---------- DATA EXTRACTS

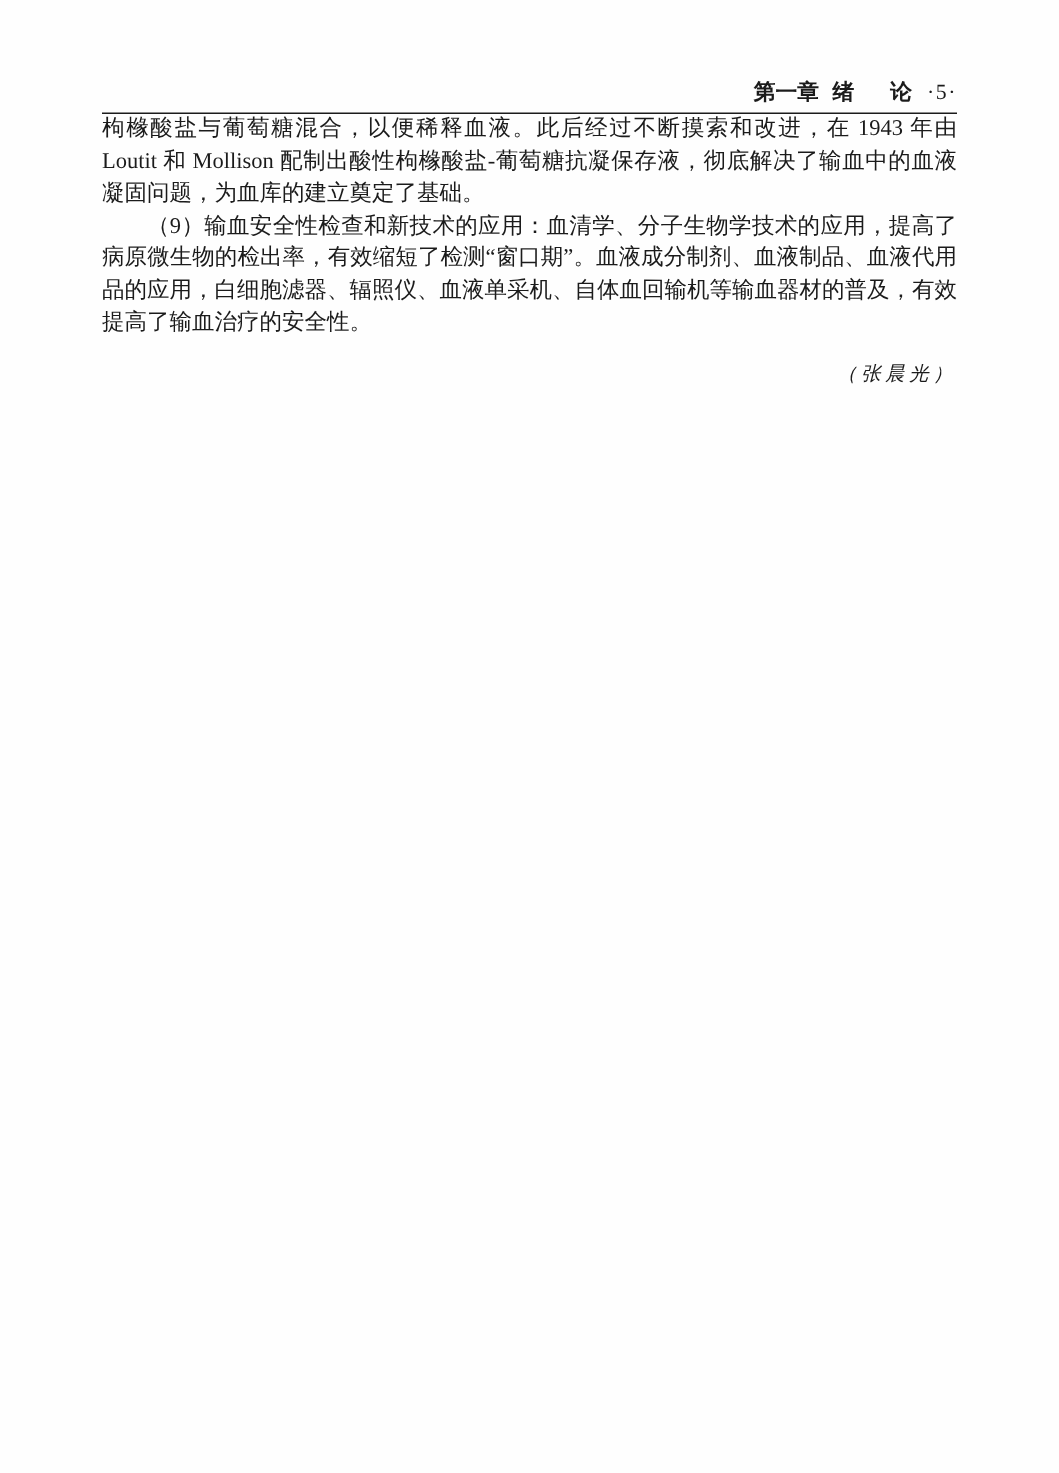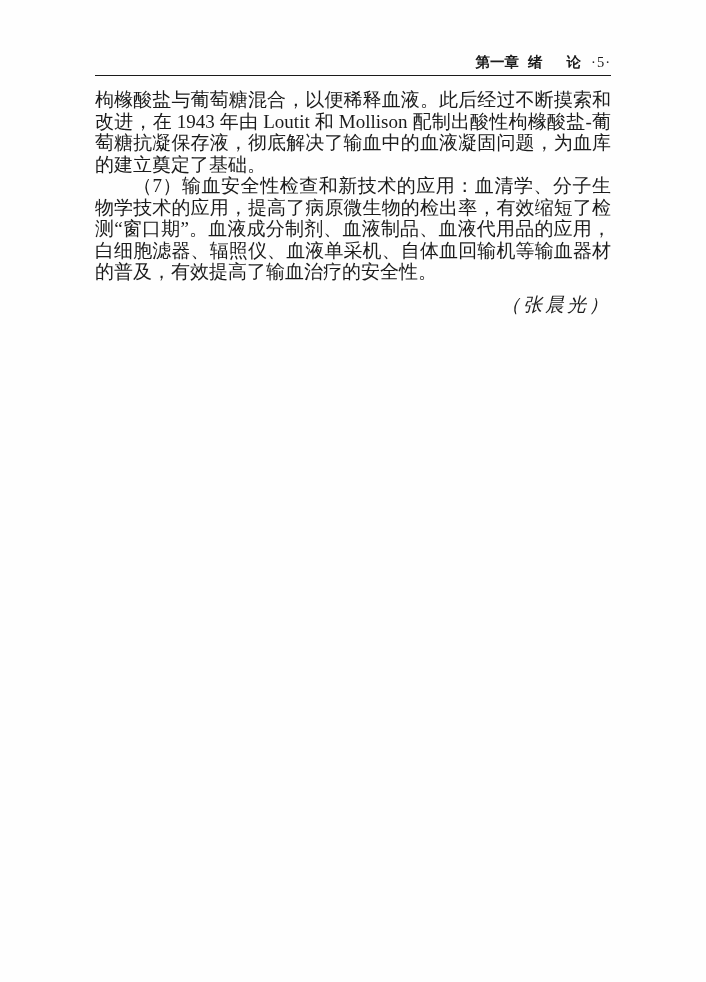--- a/index.html
+++ b/index.html
@@ -15,7 +15,7 @@
     color: #1b1b1b;
     font-family: "Liberation Serif", "DejaVu Serif", serif;
     box-sizing: border-box;
-    padding: 0 95px;
+    padding: 0 68px;
     overflow: hidden;
   }
   .running-header {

--------------------

**EXERCISE:**
Everything in the data except the pictures needs to be written out exactly.

**TASK SOLUTION:**
--- a/index.html
+++ b/index.html
@@ -15,7 +15,7 @@
     color: #1b1b1b;
     font-family: "Liberation Serif", "DejaVu Serif", serif;
     box-sizing: border-box;
-    padding: 0 95px;
+    padding: 0 68px;
     overflow: hidden;
   }
   .running-header {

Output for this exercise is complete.